December 2015 Cyber War Coverage
by edwardmroche
December, the supposed holiday time for most of the world, was filled with substantial coverage of the world’s raging cyber war. Newsweek Magazine carried a special edition on The Art of (Cyber) War. It noted that a federal government database had been hacked so that the highly personal information for 21 million government employees information was published. It also notes that “by 2018” we can expect that the U.S. Department of Defense will deploy a new cyber defense program that will include a “task force” to protect America. Here is some more information. The Identity Theft Resource Center reported 641 data breaches in 2015. It also reported that “more than 175 million [U.S. citizens] people had their information exposed in data breaches in 2015”.
Companies such as Sift Science were reporting rapid growth: “Every day, businesses worldwide rely on Sift Science to eliminate fraud, slash costs, and grow revenue. Our cloud-based machine learning is powered by 5,000+ unique fraud signals and a network of 1,500+ websites (and growing).” Sift uses “large scale machine learning technology” to analyze data and connect “thousands of seemingly unconnected clues left behind by fraudsters.” Artificial intelligence (AI) is being used to catch Internet fraud. Machine intelligence (The Helix(TM) Security Engine) also is being used by Lookout, a security firm that focuses on the mobile phone market.

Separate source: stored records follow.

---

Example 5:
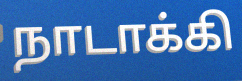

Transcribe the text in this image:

நாடாக்கி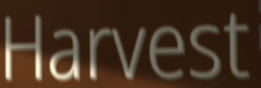
HarvestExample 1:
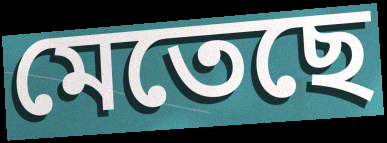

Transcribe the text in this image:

মেতেছে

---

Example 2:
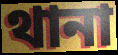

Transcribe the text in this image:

থানা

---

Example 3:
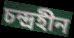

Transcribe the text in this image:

চন্দ্রহীন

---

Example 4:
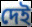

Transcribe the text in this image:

দেই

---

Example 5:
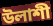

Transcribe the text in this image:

উলাশীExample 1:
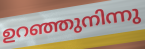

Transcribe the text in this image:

ഉറഞ്ഞുനിന്നു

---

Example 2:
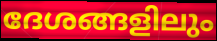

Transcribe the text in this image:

ദേശങ്ങളിലും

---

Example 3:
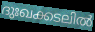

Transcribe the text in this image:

ദുഃഖക്കടലിൽ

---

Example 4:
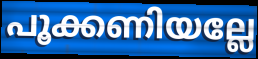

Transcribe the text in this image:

പൂക്കണിയല്ലേ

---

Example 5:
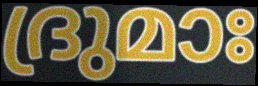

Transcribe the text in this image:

ദ്രുമാഃ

Not only the United States is concerned. Salìh Biçakcī from Kadir Has University in Turkey reports that cyber attacks against Turkey are increasing, and that “the state is not prepared for approaching cyber wars”. Turkey has been under a Distributed Denial of Service (DDoS) attack for most of December. Biçakcī argues that Turkey’s government is not set up for the type of coordination needed to withstand a determined cyber attack. Many other governments must be having the same thoughts. Biçakcī has authored such documents as The Rebirth of NATO between New War and Cyber Security and The role of information technology in responding to Terrorism. Because of ties between Turkey and ISIS, Anonymous attacked Turkey’s banking sector, according to TechWorm. Anonymous warned “Dear government of Turkey, if you don’t stop supporting ISIS, we will continue attacking your Internet, your root DNS, your banks and take your government sites down“. Anonymous “took 400,000 [Turkish] sites offline for 7 days“.
Anonymous has published a chronology of events in its war against ISIS. It calls the action “OpISIS”.

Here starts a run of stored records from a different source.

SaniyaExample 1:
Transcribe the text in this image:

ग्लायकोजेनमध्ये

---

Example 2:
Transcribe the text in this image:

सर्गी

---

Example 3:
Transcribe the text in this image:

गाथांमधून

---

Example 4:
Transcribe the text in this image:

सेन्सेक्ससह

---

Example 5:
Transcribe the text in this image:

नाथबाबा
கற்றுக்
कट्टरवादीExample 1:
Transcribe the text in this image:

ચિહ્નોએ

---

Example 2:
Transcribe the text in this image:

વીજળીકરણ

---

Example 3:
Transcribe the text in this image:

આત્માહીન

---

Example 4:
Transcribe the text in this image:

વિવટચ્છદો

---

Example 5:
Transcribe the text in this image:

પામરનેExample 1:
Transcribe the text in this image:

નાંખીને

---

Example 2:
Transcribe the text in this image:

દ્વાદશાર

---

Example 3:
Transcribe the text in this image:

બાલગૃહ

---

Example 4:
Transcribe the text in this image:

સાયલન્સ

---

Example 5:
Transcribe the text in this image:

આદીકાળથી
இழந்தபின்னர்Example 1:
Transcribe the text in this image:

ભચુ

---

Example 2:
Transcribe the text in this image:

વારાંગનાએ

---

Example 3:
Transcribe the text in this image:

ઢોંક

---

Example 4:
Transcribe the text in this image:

In India, Tarun Vijay a member of the Bharatiya Janata Party (BJP) has been demanding that India set up a separate ministry for cyber security. As reported in the Indian Express, “[I]n the last five months 50,000 cyber attacks have been reported and nearly half of India’s internet population was being hit by cyber attackers”.
The above summarizes only a few events in December. As stated earlier, cyber war and cyber weapons are multiplying. They are one of the most important tools of today’s warfare. A set of Cyber Arms limitation talks are surely needed.